> **DIRECTION**
Copy the lines starting at the one containing "collectors: F. J. Breteler" and ending at the one containing "elevation (m): 350", both included.

> **RAW DATA**
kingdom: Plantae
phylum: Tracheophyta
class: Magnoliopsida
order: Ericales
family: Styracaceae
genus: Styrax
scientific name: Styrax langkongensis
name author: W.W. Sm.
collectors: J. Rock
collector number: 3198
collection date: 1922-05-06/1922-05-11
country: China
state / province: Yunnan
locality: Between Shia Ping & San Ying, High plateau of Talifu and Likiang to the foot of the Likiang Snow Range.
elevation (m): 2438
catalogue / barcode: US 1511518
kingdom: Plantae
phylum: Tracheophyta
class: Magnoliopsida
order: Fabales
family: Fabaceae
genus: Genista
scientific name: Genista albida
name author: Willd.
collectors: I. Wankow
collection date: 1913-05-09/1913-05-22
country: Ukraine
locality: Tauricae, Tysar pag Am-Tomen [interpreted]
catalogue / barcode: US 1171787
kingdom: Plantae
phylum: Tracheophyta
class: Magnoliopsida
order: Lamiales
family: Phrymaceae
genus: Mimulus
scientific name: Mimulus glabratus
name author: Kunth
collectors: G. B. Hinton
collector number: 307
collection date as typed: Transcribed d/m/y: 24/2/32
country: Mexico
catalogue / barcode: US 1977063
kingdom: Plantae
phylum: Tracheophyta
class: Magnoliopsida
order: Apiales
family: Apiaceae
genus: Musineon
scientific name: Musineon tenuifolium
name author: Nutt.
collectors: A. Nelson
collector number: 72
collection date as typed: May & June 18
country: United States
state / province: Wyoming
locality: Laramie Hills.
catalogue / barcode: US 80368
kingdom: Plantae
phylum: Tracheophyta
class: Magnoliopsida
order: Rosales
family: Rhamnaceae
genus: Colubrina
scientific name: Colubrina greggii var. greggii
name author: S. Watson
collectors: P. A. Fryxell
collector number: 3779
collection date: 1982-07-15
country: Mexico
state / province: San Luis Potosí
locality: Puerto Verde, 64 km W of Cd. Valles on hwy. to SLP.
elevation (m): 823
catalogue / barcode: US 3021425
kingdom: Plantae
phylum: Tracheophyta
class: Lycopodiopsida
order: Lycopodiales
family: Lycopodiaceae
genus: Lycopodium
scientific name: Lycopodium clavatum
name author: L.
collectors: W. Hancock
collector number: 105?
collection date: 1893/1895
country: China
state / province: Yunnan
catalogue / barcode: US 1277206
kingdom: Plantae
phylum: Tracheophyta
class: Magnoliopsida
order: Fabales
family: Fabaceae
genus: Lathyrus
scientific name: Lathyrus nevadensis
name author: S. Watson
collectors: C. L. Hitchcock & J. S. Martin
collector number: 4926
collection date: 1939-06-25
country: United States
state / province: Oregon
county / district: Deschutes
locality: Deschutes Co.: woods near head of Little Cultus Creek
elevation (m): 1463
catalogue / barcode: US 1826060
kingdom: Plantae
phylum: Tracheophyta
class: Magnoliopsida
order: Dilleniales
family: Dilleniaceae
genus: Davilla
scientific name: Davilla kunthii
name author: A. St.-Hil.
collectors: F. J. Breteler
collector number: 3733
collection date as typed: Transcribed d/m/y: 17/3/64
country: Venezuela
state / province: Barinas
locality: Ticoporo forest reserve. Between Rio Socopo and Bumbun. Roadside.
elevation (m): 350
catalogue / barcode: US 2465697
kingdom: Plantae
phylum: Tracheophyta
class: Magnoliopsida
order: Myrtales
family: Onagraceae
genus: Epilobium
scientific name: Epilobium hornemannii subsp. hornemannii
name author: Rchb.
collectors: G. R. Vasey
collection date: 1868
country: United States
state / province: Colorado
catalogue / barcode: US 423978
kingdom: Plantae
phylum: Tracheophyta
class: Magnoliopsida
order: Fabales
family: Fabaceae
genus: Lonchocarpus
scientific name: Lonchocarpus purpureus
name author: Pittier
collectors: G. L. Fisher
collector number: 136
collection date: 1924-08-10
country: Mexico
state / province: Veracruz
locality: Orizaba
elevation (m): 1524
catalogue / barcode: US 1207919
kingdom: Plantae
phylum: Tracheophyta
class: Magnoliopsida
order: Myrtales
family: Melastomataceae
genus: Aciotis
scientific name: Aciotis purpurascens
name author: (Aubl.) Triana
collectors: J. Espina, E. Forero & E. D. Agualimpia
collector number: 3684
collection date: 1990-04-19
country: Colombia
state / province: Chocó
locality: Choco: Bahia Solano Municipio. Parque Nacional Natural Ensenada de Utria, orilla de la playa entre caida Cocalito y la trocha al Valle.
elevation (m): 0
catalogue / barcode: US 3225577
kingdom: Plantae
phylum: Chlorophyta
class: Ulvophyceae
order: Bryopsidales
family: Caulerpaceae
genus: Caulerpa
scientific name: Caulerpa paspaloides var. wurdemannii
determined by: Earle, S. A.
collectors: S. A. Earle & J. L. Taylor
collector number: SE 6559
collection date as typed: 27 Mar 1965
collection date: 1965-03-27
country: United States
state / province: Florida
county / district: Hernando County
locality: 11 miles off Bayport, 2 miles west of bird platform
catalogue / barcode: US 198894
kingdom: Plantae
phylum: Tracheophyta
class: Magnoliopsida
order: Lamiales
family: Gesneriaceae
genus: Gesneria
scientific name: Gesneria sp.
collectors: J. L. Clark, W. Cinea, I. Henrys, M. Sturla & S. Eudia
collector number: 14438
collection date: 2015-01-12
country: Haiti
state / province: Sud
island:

> **WRITTEN ANSWER**
collectors: F. J. Breteler
collector number: 3733
collection date as typed: Transcribed d/m/y: 17/3/64
country: Venezuela
state / province: Barinas
locality: Ticoporo forest reserve. Between Rio Socopo and Bumbun. Roadside.
elevation (m): 350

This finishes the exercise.